The UN rights office has said its fact-finding mission found no 'genuine effort' by the ousted regime to hold the security and law-enforcement agencies and their activists accountable for serious rights violations and abuses during last year's uprising, reports BSS.
The Office of the UN High Commissioner for Human Rights (OHCHR) report on human rights violations in Bangladesh in July-August 2024 stated that despite being warranted by Bangladesh's own domestic laws, former senior officials confirmed that no investigations into the security forces' use of firearms were conducted.
Between July 1 and August 5, 2024, OHCHR was unable to ascertain any genuine efforts by the former government's authorities to investigate, let alone ensure accountability for, any of the serious violations and abuses committed by security forces and Awami League supporters, it said.
Allegations of torture and serious ill-treatment were not investigated while former officials cited the pressing security situation prevailing at the time, claiming that no victim complaints were received.

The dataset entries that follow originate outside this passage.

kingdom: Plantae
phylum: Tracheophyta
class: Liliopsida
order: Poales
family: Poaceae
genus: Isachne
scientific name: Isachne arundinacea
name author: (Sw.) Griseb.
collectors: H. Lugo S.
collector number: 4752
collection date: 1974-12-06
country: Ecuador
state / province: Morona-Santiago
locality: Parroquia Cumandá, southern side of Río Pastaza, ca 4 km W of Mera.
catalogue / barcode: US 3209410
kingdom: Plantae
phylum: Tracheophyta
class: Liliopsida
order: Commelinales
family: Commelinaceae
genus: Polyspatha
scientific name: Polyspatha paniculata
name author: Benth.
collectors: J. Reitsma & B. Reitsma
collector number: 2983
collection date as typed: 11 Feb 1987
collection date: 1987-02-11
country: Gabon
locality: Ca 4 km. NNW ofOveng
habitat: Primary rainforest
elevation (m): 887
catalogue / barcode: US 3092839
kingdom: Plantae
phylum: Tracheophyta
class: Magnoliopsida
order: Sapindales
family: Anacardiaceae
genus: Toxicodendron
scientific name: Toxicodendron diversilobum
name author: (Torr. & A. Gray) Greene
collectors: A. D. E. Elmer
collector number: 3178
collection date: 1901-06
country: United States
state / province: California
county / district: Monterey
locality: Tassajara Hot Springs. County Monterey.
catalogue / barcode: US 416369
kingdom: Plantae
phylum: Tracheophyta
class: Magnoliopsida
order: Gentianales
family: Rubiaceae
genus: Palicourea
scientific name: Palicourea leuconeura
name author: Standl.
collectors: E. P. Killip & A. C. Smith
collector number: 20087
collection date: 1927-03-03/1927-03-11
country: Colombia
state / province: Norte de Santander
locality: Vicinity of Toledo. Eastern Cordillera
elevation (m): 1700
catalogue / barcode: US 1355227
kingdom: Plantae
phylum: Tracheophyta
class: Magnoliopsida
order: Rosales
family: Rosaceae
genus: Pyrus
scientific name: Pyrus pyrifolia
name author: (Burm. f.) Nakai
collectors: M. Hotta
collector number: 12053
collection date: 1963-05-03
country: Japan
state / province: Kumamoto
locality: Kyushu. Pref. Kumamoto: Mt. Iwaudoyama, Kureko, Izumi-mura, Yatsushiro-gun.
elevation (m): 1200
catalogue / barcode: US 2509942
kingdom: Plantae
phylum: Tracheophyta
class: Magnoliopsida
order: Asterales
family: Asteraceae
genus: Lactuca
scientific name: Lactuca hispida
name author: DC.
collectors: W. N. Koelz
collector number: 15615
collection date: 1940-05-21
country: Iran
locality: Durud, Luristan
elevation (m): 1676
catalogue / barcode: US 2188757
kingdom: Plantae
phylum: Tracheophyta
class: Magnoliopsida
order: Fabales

But the OHCHR said numerous reports detailing alleged violations published by credible local and international media, and reports issued by human rights groups should have given ample cause to open investigations at their own initiative.
The report noted that on July 17, the then premier Sheikh Hasina announced the formation of a judicial inquiry headed by three judges, while blaming all incidents on 'opposition instigators' and 'terrorists.'
The OHCHR said inquiry was assigned to investigate the 'incidents of death, violence, vandalism, arson, looting, terrorist activity and damages caused by the quota reform movement'.
It said the purview of the enquiry suggested 'an exclusive and one-sided focus on the acts of protesters alone, leaving to one side the much more widespread violence of the security forces'.
"Rather than taking steps towards ensuring accountability, the authorities appear instead to have made coordinated efforts to suppress the truth about violations that had occurred," the report read.
The OHCHR said the intelligence agencies of police and other forces maintained a presence at hospitals where many victims were treated and also confiscated records with important evidentiary value from them.